Sunday, September 25, 2011

How Much is it Worth to You?

I recently spent a little over a week in Morocco, a country that I have wanted to visit since I was about ten. It was pretty much everything I had hoped for and anticipated, and of course a whole lot more, as one is never completely prepared for travel. We arrived in Marrakech midafternoon, and it was not nearly as hot as I had anticipated, only about 32 degrees celcius if that. Luckily the air was dry and our Riad was lovely. We had a memorable and refreshing first cup of scaldingly hot mint tea (which became an addiction), nibbled on almond cookies, and waited for the rest of our party to arrive from another part of the country. Once the whole gang was assembled and we were properly refreshed, we headed out to the infamous Marrakech Night Market held nightly in the Djemma El Fna, as it has for hundreds of years. It is one of the only world hertage sites to be purely an activity instead of a building. Nightly performances from storytellers, gypsies, roving henna artists, and monkey wranglers. It can be pretty overwhelming, especially for the stray American unaccustomed to barganing and defending your choices in dining and shopping. The food stalls are full of people with menus proclaiming to give you a life changing experience; when we finally just picked one there was applause for the salesman who finally got our group of five to take a seat.

Marrakech Night Market
The rule of life here is bargaining. Nothing has a fixed price - it is all what it is worth to you the buyer. The seller will of course begin with some outrageous fee, expecting you to at the least halve the offer if not more, assuming that their take will be somewhere around 60% of the original asking price. Many a salesman will of course try to get as much for their wares as they can, but that is no different that fixed price places in the states who mark up their wares for a larger profit. At one point in the trip the shop keeper kept lower the price for me as I kept trying to leave the store, mainly because I didn't have any bills small enough to bargain with. I never want to bargain hard for something cheap, then hand over large bills expecting change. It just makes it all feel so trivial, especially when you factor in the exchange rate. (The dirham was 1/8 the worth of the US dollar at the time we were there.)  You can find real deals everywhere, but you can also see the human touch in everything. There is hand painting, carving, weaving, guilding, on everything. From stair risers to ceiling beams, there is nothing mass produced. Even the daily orange juice is fresh squeezed. We saw no McDonalds or Starbucks; the most commercialized products we saw were bottled water and yoghurt. Everything changed when we got back into Europe. It was sad to leave a place that puts such a high value on craftsmen and individual attention to detail instead of cheaply made, mass produced generic wares.

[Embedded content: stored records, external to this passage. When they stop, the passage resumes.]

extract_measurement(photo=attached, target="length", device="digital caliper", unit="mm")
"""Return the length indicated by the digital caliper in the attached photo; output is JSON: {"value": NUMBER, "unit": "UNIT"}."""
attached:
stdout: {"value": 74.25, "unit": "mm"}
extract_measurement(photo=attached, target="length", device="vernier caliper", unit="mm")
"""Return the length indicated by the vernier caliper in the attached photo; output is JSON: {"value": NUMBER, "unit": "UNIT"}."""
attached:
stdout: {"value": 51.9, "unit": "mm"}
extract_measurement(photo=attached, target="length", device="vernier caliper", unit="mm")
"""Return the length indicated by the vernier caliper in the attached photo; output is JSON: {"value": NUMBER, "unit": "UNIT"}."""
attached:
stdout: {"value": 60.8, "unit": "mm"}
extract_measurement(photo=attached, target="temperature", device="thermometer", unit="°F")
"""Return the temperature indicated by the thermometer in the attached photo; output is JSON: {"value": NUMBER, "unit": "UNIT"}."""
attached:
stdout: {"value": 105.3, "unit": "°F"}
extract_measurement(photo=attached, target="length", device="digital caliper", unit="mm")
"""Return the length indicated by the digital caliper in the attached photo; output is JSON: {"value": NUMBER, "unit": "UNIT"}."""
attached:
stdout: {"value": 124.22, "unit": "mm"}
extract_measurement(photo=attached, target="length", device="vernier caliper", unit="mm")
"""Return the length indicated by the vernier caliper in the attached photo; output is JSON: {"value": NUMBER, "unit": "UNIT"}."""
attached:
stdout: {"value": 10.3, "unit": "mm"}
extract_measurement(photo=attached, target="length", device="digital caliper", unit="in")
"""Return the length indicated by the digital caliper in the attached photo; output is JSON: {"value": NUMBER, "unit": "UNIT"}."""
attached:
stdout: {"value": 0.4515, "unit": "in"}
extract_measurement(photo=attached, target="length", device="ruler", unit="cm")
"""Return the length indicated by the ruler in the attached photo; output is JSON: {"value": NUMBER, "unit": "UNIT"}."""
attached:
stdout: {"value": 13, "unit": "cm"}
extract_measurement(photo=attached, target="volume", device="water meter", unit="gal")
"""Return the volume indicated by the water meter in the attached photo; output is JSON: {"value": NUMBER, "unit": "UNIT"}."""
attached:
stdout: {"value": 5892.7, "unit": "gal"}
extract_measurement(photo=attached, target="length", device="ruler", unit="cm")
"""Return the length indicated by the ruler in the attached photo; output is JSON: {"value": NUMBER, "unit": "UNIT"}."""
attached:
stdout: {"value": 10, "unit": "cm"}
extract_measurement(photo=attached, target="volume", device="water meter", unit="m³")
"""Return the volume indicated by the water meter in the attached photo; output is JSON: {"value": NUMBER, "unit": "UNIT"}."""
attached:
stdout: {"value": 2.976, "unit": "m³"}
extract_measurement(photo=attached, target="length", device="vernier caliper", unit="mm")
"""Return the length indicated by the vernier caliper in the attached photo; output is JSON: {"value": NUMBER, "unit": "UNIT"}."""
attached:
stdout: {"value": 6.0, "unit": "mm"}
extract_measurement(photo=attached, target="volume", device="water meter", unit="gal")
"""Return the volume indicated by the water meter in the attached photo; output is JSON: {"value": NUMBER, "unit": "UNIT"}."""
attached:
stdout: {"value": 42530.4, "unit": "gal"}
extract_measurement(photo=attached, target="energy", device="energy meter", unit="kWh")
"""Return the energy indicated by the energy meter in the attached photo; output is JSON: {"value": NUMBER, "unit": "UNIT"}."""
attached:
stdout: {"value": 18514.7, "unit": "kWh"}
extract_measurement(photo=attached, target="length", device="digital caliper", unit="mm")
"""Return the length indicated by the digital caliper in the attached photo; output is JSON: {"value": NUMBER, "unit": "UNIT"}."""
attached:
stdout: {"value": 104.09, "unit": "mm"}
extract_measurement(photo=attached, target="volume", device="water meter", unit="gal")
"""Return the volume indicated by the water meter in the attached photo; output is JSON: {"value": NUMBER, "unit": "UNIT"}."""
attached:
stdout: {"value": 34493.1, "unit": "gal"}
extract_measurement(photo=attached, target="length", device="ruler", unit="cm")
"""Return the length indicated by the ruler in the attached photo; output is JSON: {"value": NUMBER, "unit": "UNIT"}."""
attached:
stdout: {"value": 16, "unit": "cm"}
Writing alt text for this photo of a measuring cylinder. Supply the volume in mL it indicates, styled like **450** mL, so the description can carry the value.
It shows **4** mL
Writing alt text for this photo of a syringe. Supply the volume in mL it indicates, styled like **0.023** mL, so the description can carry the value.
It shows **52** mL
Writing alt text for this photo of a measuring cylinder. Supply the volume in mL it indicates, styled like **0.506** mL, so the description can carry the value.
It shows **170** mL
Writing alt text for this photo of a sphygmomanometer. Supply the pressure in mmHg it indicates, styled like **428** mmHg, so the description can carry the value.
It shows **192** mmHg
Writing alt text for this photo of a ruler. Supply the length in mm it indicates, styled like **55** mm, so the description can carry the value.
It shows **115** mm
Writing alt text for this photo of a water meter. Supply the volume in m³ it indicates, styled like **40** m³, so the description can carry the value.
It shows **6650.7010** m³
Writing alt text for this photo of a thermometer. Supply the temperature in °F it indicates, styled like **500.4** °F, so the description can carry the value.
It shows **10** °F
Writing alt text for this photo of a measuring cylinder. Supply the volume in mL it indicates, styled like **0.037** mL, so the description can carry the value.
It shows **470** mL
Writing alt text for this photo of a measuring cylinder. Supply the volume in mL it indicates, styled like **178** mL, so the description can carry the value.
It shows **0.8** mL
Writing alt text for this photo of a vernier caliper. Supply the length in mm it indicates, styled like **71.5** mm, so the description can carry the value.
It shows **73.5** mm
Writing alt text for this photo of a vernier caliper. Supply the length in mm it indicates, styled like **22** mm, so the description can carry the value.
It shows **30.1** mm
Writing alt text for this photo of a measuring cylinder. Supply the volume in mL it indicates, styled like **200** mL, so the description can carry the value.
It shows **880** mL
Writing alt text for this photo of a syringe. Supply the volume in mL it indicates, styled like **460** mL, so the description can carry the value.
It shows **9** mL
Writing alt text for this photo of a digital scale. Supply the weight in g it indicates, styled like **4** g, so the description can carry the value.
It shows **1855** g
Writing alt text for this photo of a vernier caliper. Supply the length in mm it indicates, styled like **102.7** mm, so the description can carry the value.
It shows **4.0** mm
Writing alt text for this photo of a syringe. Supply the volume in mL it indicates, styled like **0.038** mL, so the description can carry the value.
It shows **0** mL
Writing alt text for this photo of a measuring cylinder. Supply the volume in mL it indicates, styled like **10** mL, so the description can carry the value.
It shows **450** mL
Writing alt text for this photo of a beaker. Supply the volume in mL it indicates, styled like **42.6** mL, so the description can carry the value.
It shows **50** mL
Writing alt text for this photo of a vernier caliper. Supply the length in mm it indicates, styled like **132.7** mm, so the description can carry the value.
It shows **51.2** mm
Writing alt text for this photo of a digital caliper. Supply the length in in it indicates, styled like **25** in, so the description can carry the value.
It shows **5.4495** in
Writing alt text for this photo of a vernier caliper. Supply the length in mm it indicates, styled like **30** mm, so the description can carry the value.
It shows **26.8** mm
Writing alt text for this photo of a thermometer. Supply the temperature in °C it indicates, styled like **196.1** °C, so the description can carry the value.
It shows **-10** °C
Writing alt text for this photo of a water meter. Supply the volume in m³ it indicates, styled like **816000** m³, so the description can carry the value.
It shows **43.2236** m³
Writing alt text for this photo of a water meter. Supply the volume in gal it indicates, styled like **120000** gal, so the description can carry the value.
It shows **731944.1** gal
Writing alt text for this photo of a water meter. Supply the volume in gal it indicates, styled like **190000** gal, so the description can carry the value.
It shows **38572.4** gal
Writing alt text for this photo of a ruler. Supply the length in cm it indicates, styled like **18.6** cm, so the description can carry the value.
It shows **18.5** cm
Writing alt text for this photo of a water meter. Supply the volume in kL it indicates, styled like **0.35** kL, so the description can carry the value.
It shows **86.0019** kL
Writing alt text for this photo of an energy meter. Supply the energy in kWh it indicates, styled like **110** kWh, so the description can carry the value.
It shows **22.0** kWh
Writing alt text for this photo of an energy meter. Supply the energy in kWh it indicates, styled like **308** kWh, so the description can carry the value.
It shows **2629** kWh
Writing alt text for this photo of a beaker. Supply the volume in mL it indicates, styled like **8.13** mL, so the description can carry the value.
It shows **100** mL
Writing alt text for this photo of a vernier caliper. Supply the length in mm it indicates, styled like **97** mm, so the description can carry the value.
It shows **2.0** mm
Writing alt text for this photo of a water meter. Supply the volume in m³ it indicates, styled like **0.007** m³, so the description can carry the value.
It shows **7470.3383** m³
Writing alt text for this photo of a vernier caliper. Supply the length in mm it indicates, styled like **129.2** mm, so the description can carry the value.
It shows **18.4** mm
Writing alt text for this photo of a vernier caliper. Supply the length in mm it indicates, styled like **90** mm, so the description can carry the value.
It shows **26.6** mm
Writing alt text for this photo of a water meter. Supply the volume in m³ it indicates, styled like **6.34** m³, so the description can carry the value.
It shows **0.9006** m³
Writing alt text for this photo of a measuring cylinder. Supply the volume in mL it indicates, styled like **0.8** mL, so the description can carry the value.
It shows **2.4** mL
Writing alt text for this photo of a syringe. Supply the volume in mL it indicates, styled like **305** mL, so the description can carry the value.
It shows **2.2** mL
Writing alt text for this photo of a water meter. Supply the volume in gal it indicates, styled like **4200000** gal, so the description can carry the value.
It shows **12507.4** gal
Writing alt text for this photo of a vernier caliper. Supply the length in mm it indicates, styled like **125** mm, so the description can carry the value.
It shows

 Morocco felt like a very personal country, where everyone wants to hear your story, and if you by something all the better, but they at least want to talk with you. They really see the human as an individual of worth instead of just another customer - which is not necessarily what you would expect entering in to a bargaining culture. The offer of a cup of tea is not a scam to get you to buy more. They have been operating in the arena of cross cultural communication for centuries, and its high time we in the west trust a little in the decency of human beings. Everywhere we went shopkeepers proudly discussed the great things Morocco has to offer, lamenting the lack of tourism and the brain drain they have for the upper crust of educated society. You get the sense that this is a country of people with lots to offer but still trying to find ways to market it to an arab afraid western world. So in the end, how much is that rug, or platter, or scarf really worth? Worth the hassel of bargaining to get a fair price, knowing that your piece is very likely the only one exactly like it, or worth the convience of not bargaining to get a mass produced clone? How much is the livelihood of a master artesan worth? Or the continuation of centuries of tradition?